A RECENT study has developed a new molecular classification for gastrointestinal stromal tumours (GIST) through multi-omics analysis, uncovering four distinct subtypes and identifying a potential tumour suppressor gene, YLPM1, to guide future precision treatments.
Historically, GISTs have shared common mutations, especially in KIT and PDGFRA genes, but their clinical behaviour varies widely. Conducted by BGI Genomics’ Institute of Intelligent Medical Research and collaborators, the research maps out the genomic and transcriptomic landscape of GISTs, the most common sarcoma of the gastrointestinal tract. The study identifies genetic differences underlying the varied behaviour of GISTs, from benign tumours to aggressive, metastatic cancers.
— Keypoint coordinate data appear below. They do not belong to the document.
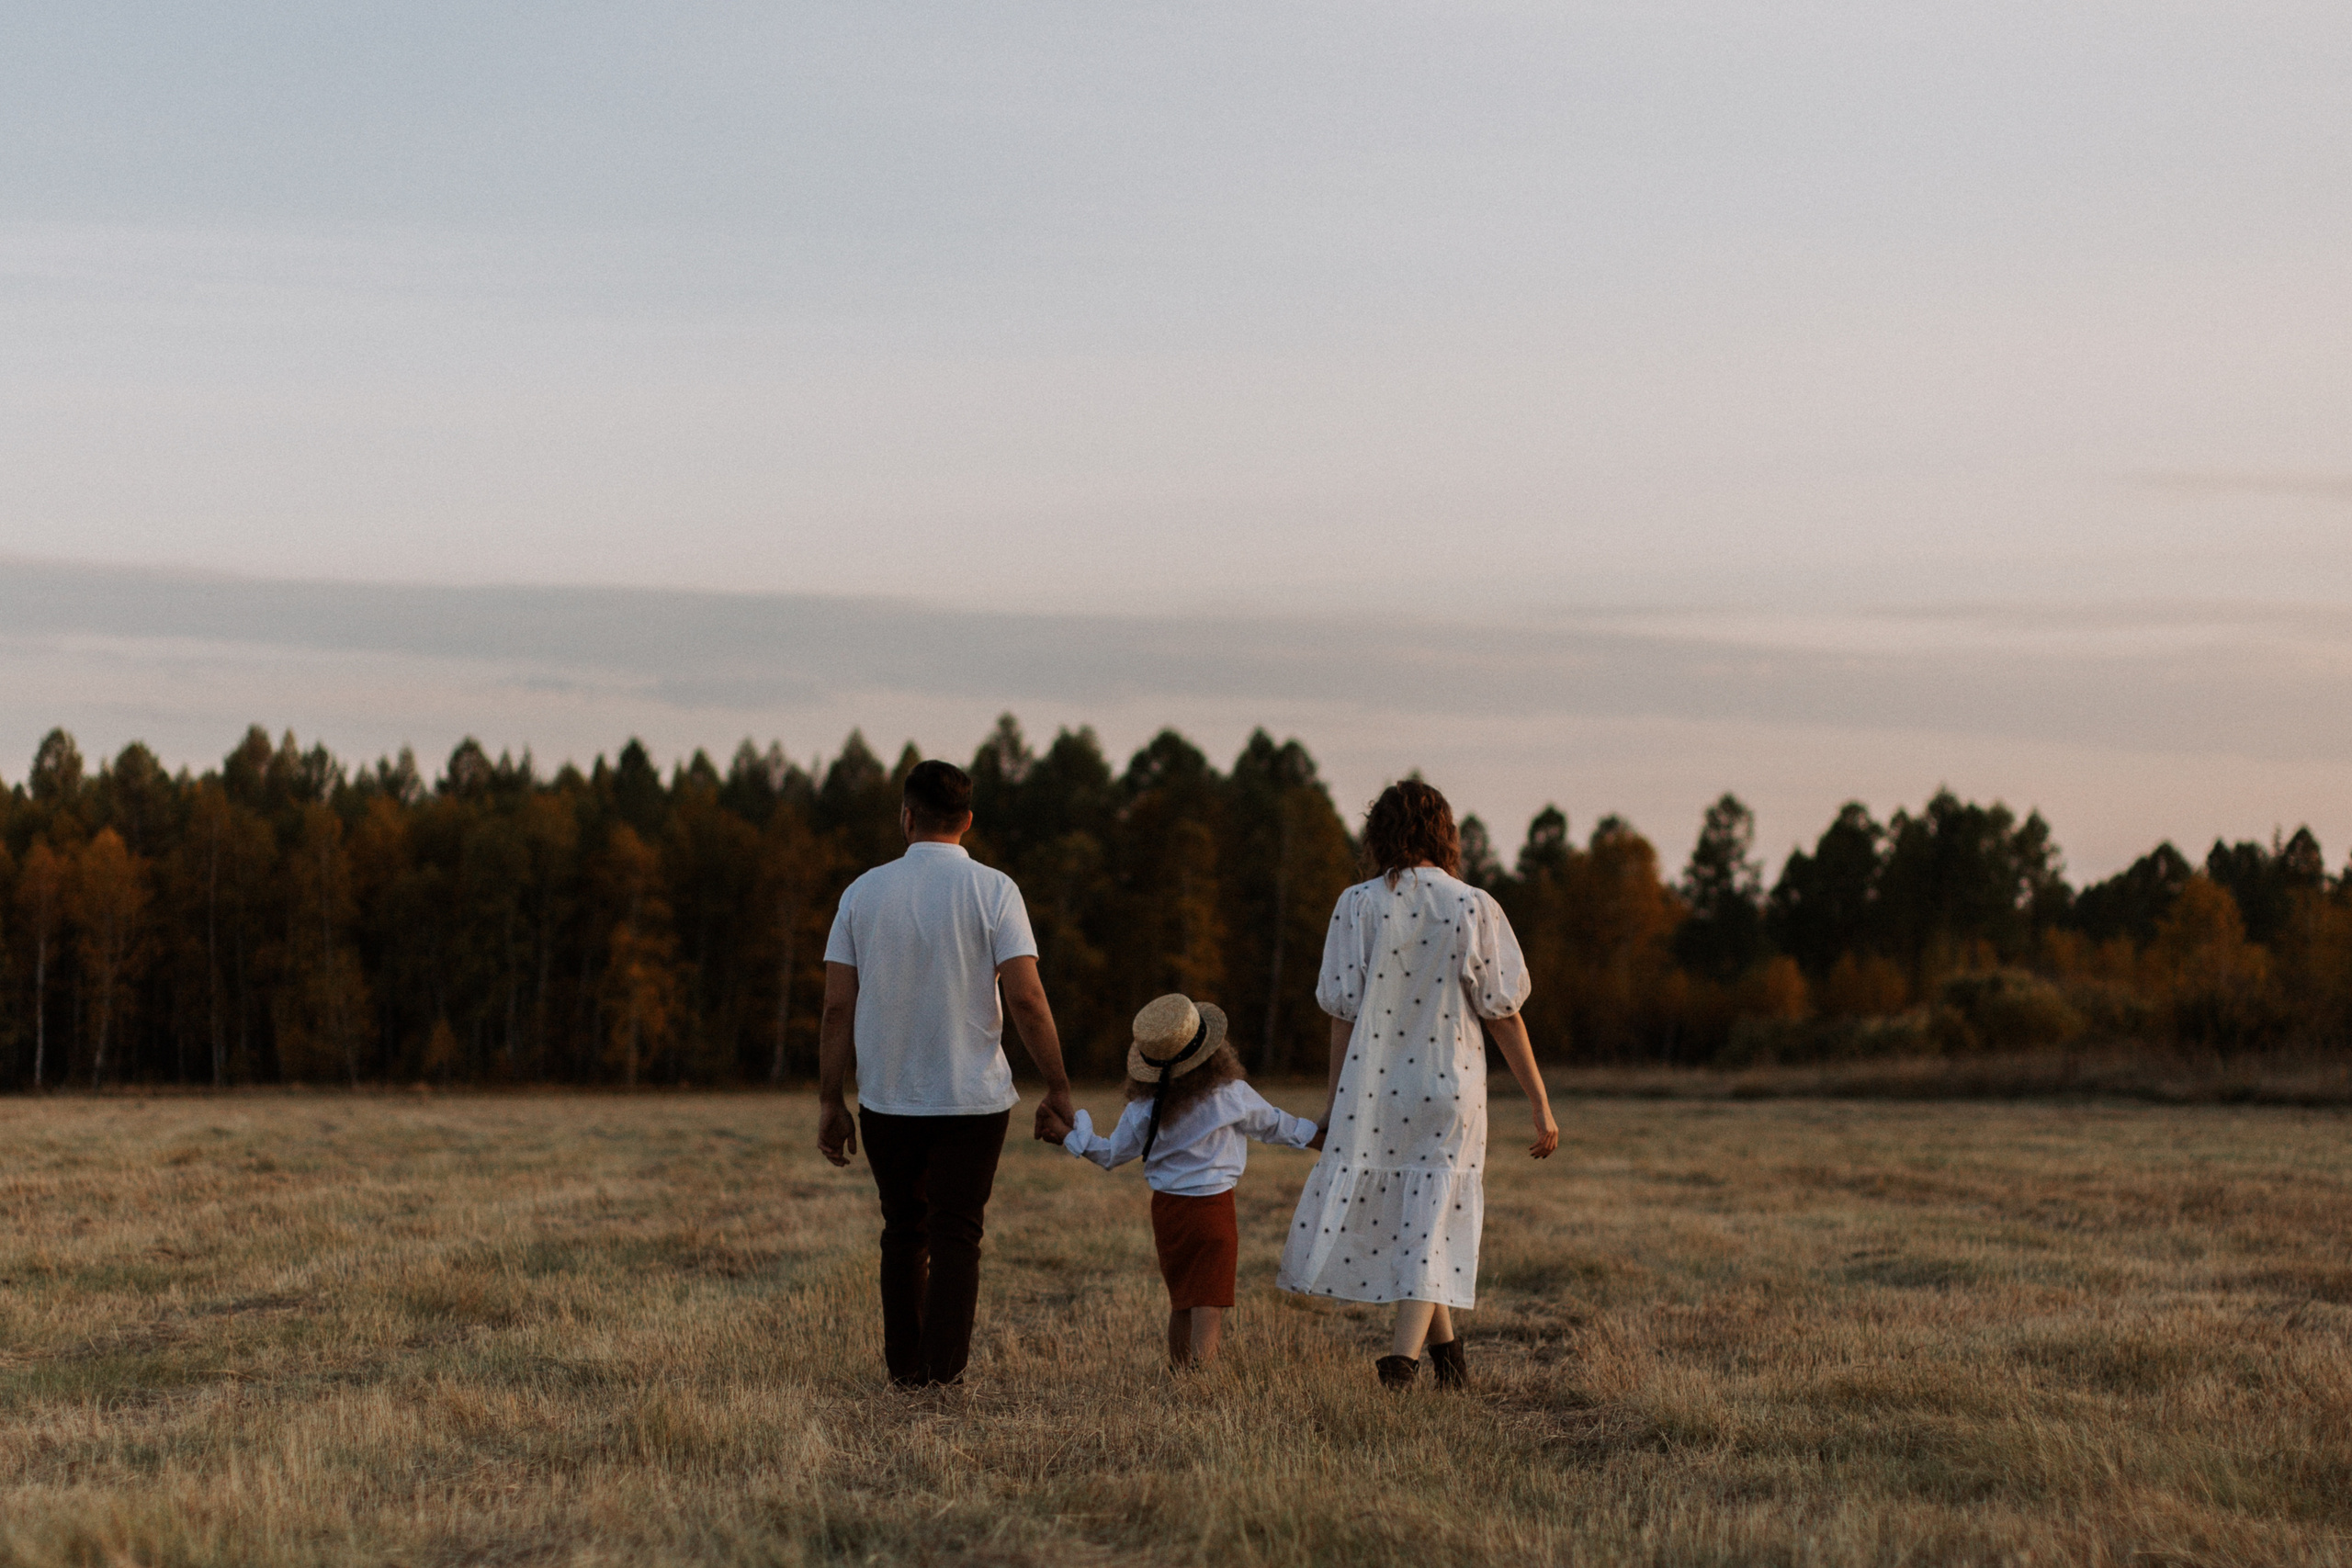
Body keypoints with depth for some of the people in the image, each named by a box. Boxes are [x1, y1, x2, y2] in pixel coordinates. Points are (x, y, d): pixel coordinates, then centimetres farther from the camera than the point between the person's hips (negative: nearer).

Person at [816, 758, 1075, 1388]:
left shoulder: (864, 892, 2)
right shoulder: (992, 891, -6)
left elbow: (837, 1006, 0)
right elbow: (1025, 998, -13)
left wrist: (830, 1102, 7)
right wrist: (1057, 1088, -5)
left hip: (887, 1100, 2)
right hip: (972, 1097, -2)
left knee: (903, 1233, 16)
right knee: (955, 1235, 2)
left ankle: (904, 1368, 20)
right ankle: (943, 1369, -9)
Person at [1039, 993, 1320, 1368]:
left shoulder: (1142, 1112, -5)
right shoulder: (1232, 1096, -7)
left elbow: (1111, 1155, 7)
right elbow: (1271, 1124, 11)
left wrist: (1071, 1136, 18)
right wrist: (1311, 1134, 27)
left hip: (1166, 1211, 3)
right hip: (1214, 1208, -3)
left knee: (1180, 1303, 17)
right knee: (1208, 1303, -7)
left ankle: (1178, 1369, 24)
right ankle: (1202, 1366, -24)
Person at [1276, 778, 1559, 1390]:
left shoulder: (1357, 905, -4)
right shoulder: (1474, 908, -5)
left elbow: (1343, 1014, -2)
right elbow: (1503, 1015, -4)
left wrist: (1333, 1106, 7)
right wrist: (1541, 1107, 3)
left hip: (1372, 1089, 1)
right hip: (1450, 1088, -1)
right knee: (1433, 1227, 4)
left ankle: (1447, 1347, 24)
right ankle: (1402, 1353, -11)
The researchers analysed the genomes of GIST samples, observing low rates of typical somatic mutations but a high incidence of complex genomic alterations, such as copy number variations and structural rearrangements, like chromothripsis. Advanced GISTs frequently displayed alterations in genes CDKN2A, DEPDC5, RB1, and DMD, revealing how genomic instability contributes to GIST progression.
The study also introduced a four-subtype classification based on transcriptome data: the genome-stable C1 subtype, inflamed C2 subtype, immune-desert C3 subtype, and PDGFRA-mutant C4 subtype. These subtypes have distinct molecular and immune profiles; for instance, C2 tumours, with high CD8+ T-cell infiltration, may benefit from combined tyrosine kinase inhibitors and immunotherapy, while C3 tumours with CDKN2A deletions could respond to CDK4/6 inhibitors.
One of the most promising discoveries is the identification of YLPM1 as a tumour suppressor gene specifically relevant to GISTs. Inactivation of YLPM1 drives tumour growth, while restoring its function in models slowed tumour progression, suggesting it as a new therapeutic target.
This study’s insights into the molecular profiles of GISTs pave the way for tailored treatments, encouraging a shift from standard therapies to personalised strategies. Future clinical trials could help validate these findings.
Reference
Xie F et al. Genomic and transcriptomic landscape of human gastrointestinal stromal tumors. Nat Commun. 2024;15(1):9495.